Lifelong learning can offer enormous benefits, for those in work as well as the unemployed. I want to develop a series of opportunities that will appeal to the widest range of people. Everyone should be able to use lifelong learning to develop their careers.

Work is changing and time is increasingly at a premium. The skills and knowledge of our workforce are this country's greatest assets. We need to offer people the opportunities to build on these skills and so help business and encourage people back to learning.

That is why the Government plans to increase the number of places in further and higher education by 500,000 by 2002. We also want to be able to offer basic skills courses to a further 500,000 more men and women to help them improve their English and maths.

I am also working to make lifelong learning much more accessible at work. The innovative University for Industry will allow people to learn in their workplace, at home or through a national network of learning centres.

Learning at work - using a personal computer linked to a college course through an intranet - has already been piloted through a number of successful schemes. Major companies like Ford and Motorola have set up excellent "universities" within their own businesses. These allow employees to learn, including using their own computers to access material, provided as part of the specially designed programme through the UfI.

Pilot schemes have already been set up around the country to test ideas which could be used in the UfI. These trials are being expanded this year through pounds 60m of European money available to fund new ways of making more learning accessible and user-friendly.

Everyone in the country will have a return-to-learning centre in their area by the time the UfI is launched in the year 2000. People will benefit from gaining confidence and skills. This will include busy people who cannot attend a formal course on the same day each week. It will help them to use their computer to access training from the UfI through the Internet.

There are a range of other groups we aim to reach, such as people who are long-term unemployed and women returners. One project in Sunderland has offered courses at Sunderland Football Club's ground and in facilities at the Metro Shopping Centre in Gateshead.

We are examining this pilot and are considering whether these exciting ideas could be used to attract more people across the country. We have also set up a new scheme to support trade unions in developing innovative approaches to encouraging learning in the workplace in partnership with employers.

Our plans for learning accounts - encouraging people to invest in their own learning - will help people to take control of their own careers. They will help people learn who are not currently doing so, and encourage those who have done some learning to do more.

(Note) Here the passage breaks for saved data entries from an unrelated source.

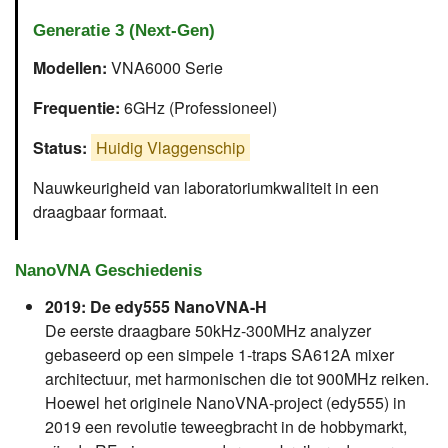
Generatie 3 (Next-Gen)
Modellen:
VNA6000 Serie
Frequentie:
6GHz (Professioneel)
Status:
Huidig Vlaggenschip
Nauwkeurigheid van laboratoriumkwaliteit in een
draagbaar formaat.
NanoVNA Geschiedenis
2019: De edy555 NanoVNA-H
De eerste draagbare 50kHz-300MHz analyzer
gebaseerd op een simpele 1-traps SA612A mixer
architectuur, met harmonischen die tot 900MHz reiken.
Hoewel het originele NanoVNA-project (edy555) in
2019 een revolutie teweegbracht in de hobbymarkt,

The first million account-holders will each get pounds 150 to spend on learning, provided they make a commitment to save a minimum amount of their own money. The Local Government Association has joined us in a thorough review of discretionary support for the forgotten band of students who do not qualify for a mandatory grant.

My goal is to transform the attitude of people to learning at work. It can make a real difference to their lives and help business to flourish. We can make no better investment in our future.

The writer is the Secretary of State for Education and Employment.